▸ INPUT DATA:
[Start of Attachment]

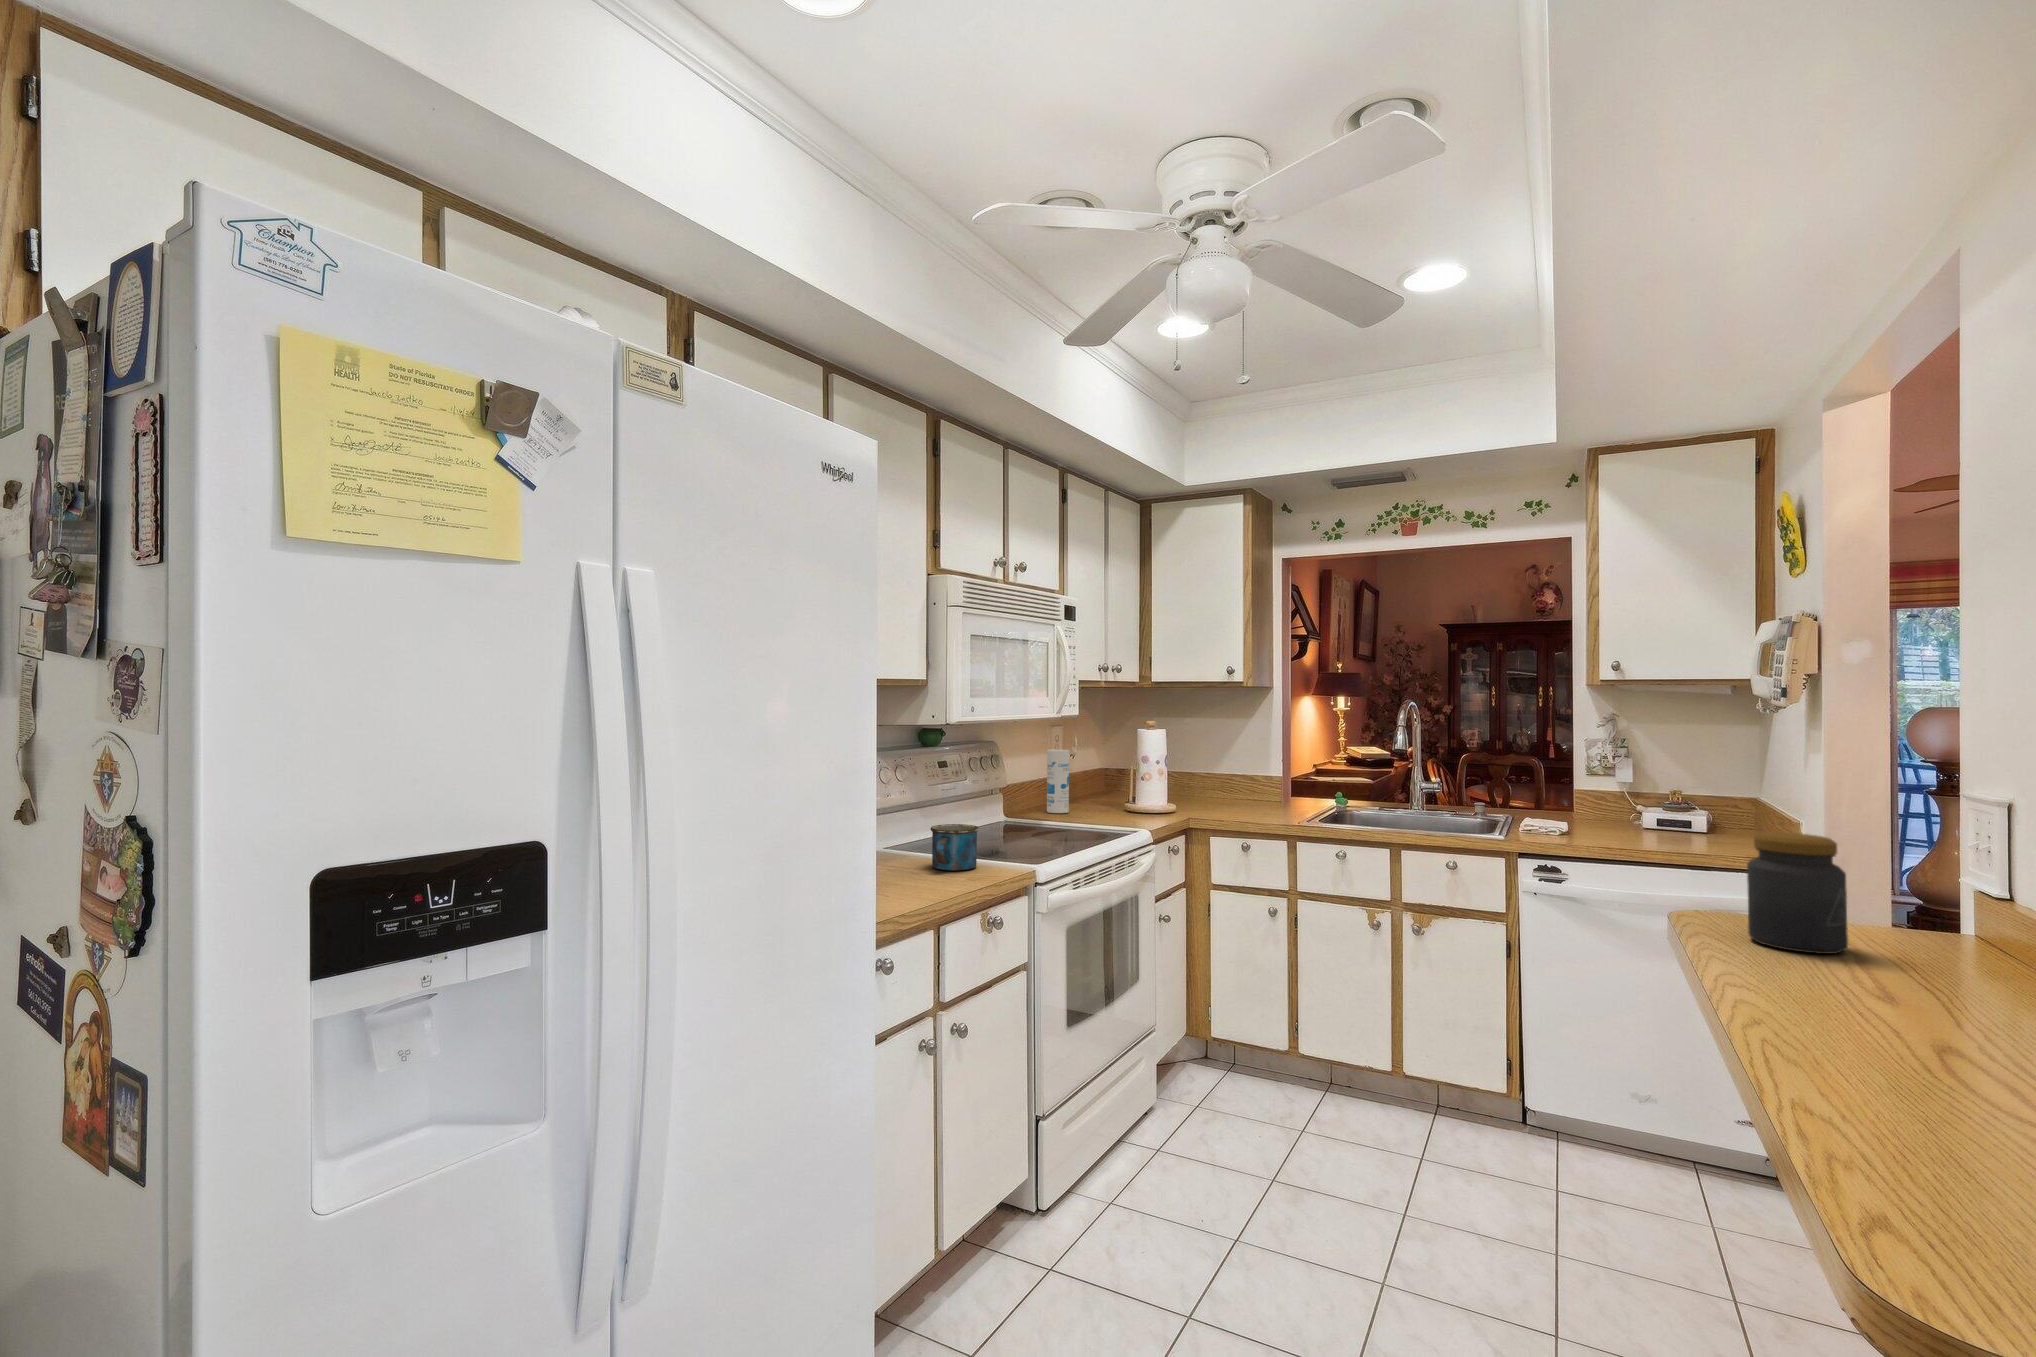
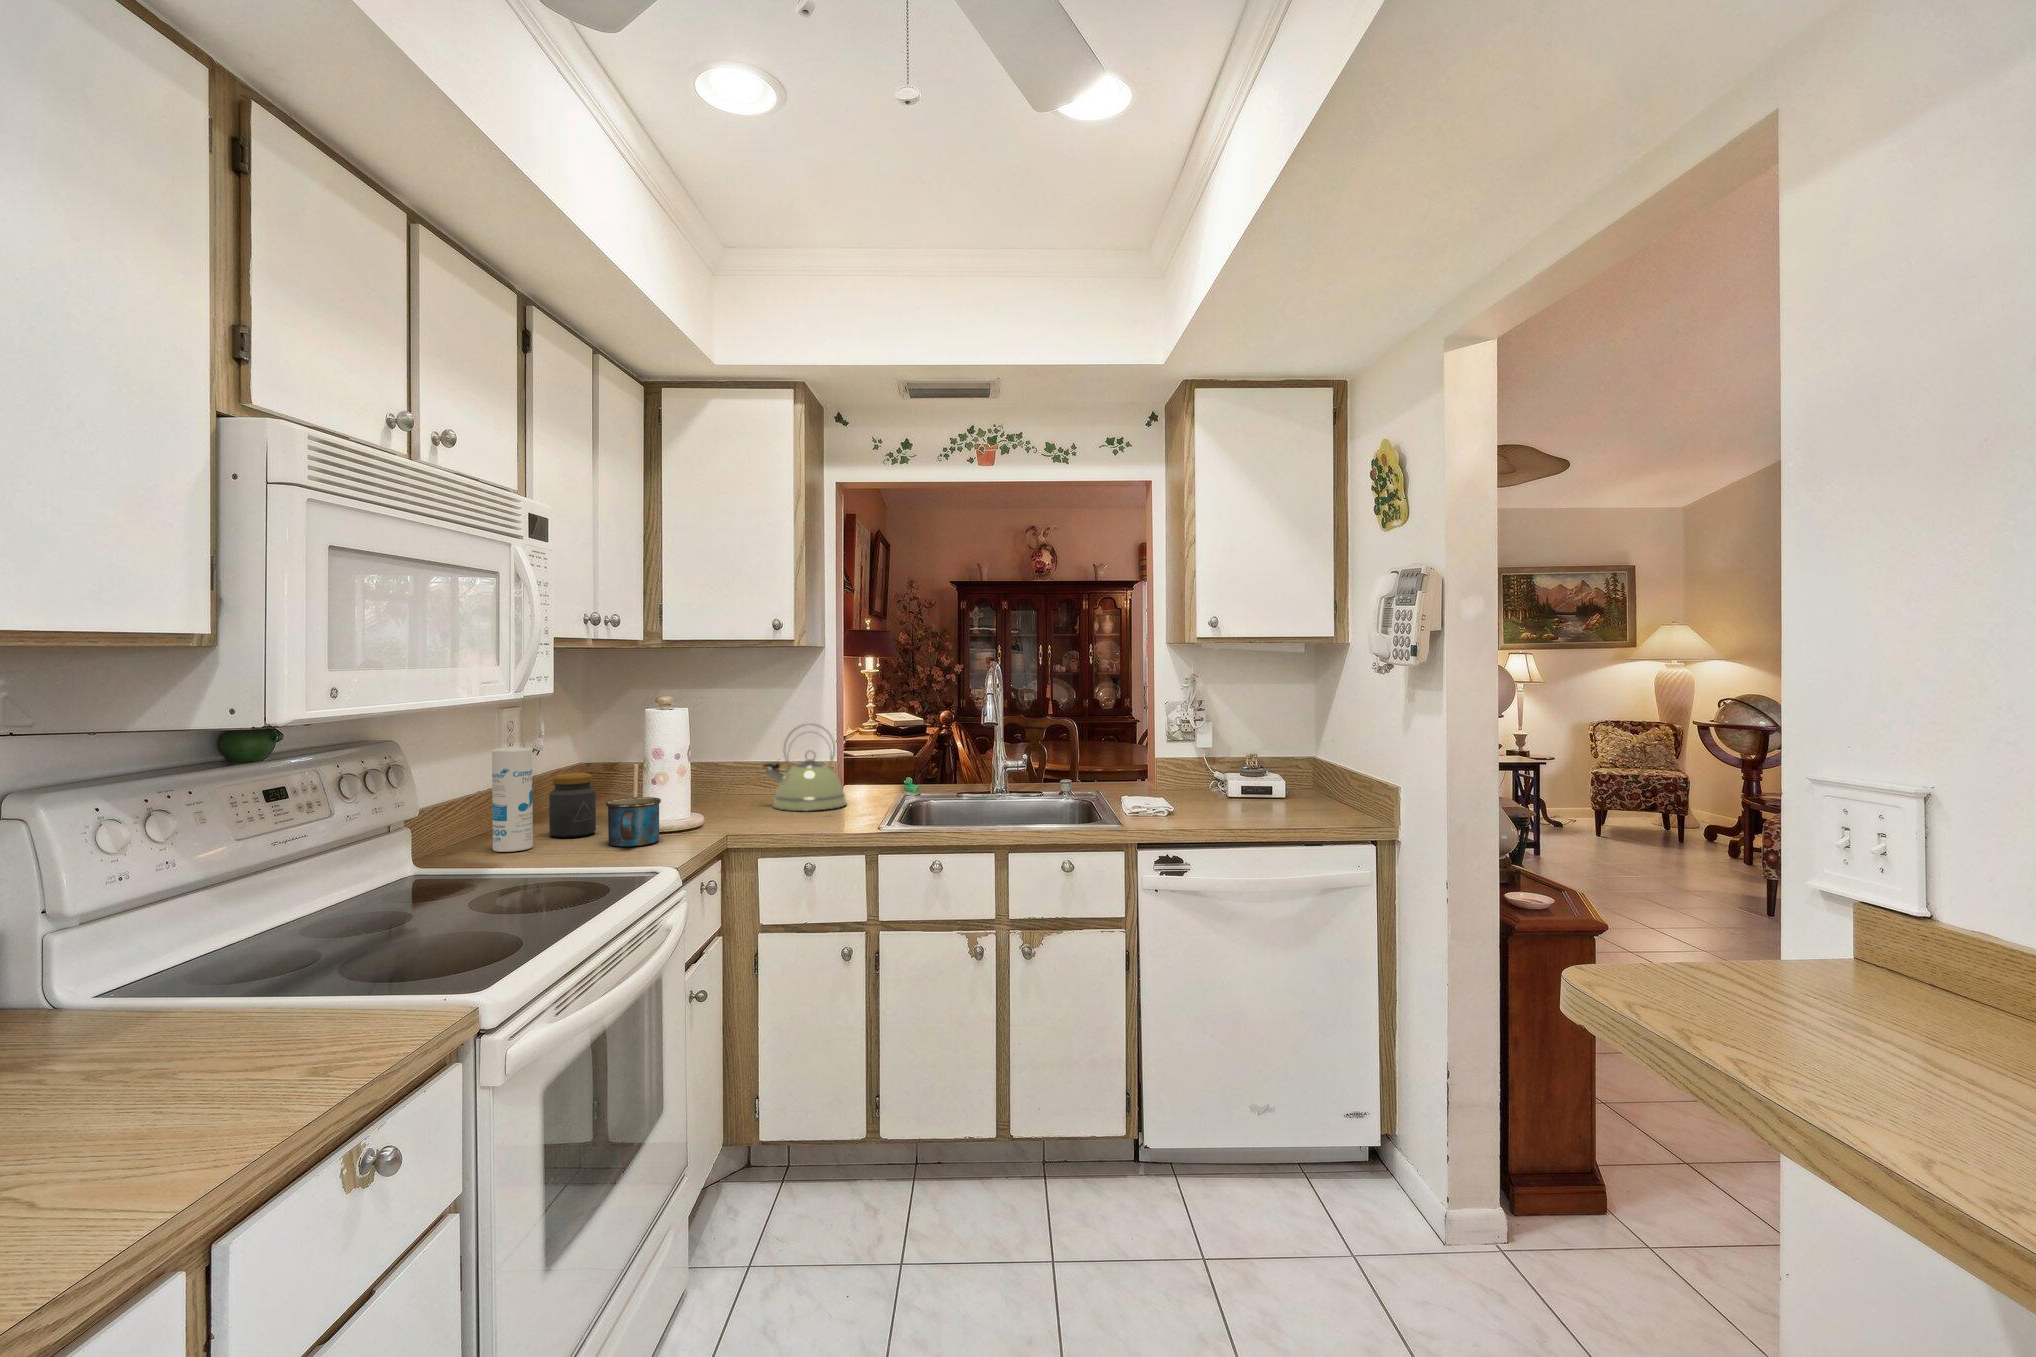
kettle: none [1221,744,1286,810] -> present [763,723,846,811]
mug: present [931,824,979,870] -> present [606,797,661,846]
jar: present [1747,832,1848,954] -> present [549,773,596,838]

[End of Attachment]
[Start of Attachment]

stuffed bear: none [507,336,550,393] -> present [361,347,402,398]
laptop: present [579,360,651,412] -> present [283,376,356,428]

[End of Attachment]
[Start of Attachment]

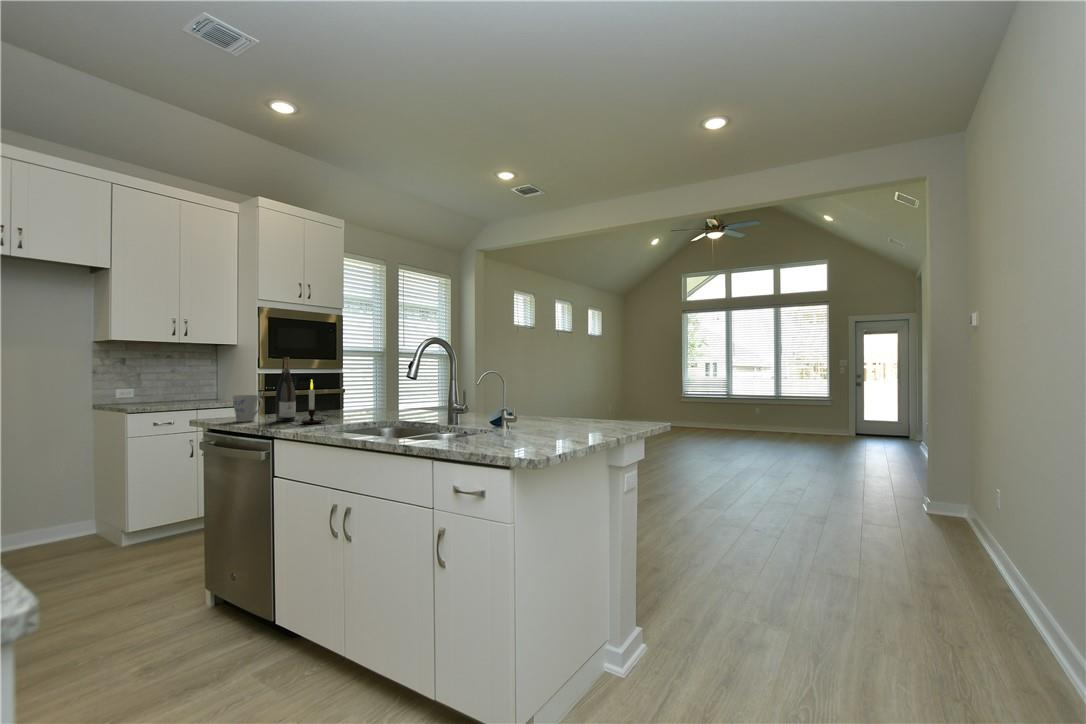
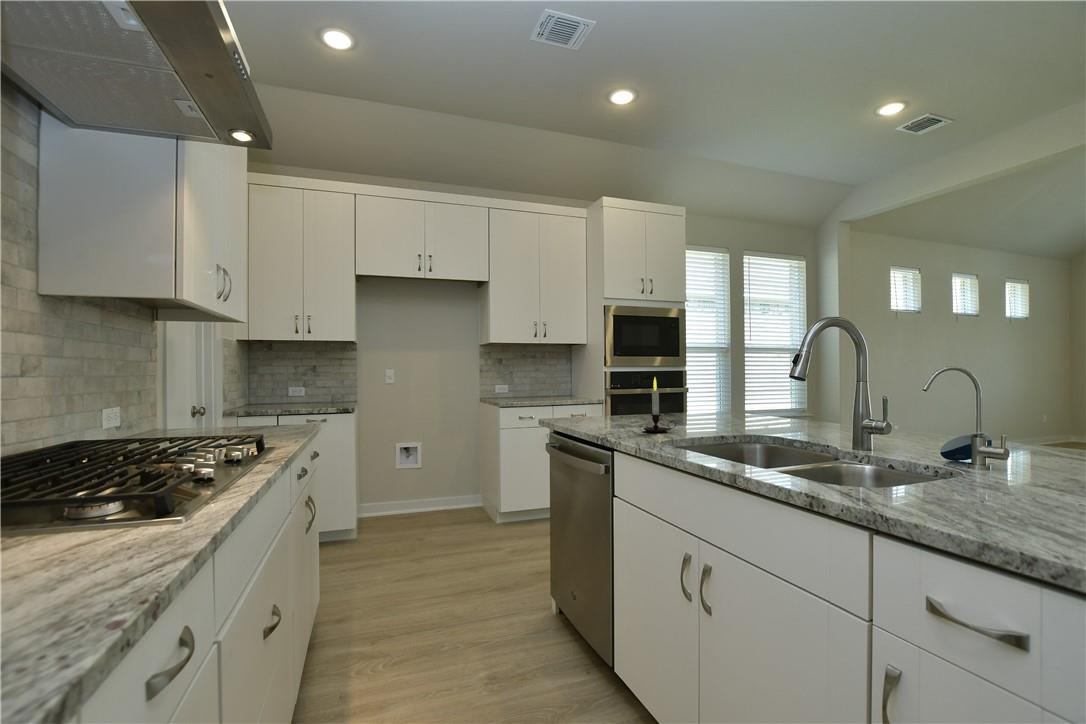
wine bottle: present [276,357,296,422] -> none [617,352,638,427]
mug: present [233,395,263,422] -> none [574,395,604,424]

[End of Attachment]

▸ TASK STATEMENT: Only lines holding the word "none" are wanted here; copy each from the listing.

▸ ANSWER AREA:
kettle: none [1221,744,1286,810] -> present [763,723,846,811]
stuffed bear: none [507,336,550,393] -> present [361,347,402,398]
wine bottle: present [276,357,296,422] -> none [617,352,638,427]
mug: present [233,395,263,422] -> none [574,395,604,424]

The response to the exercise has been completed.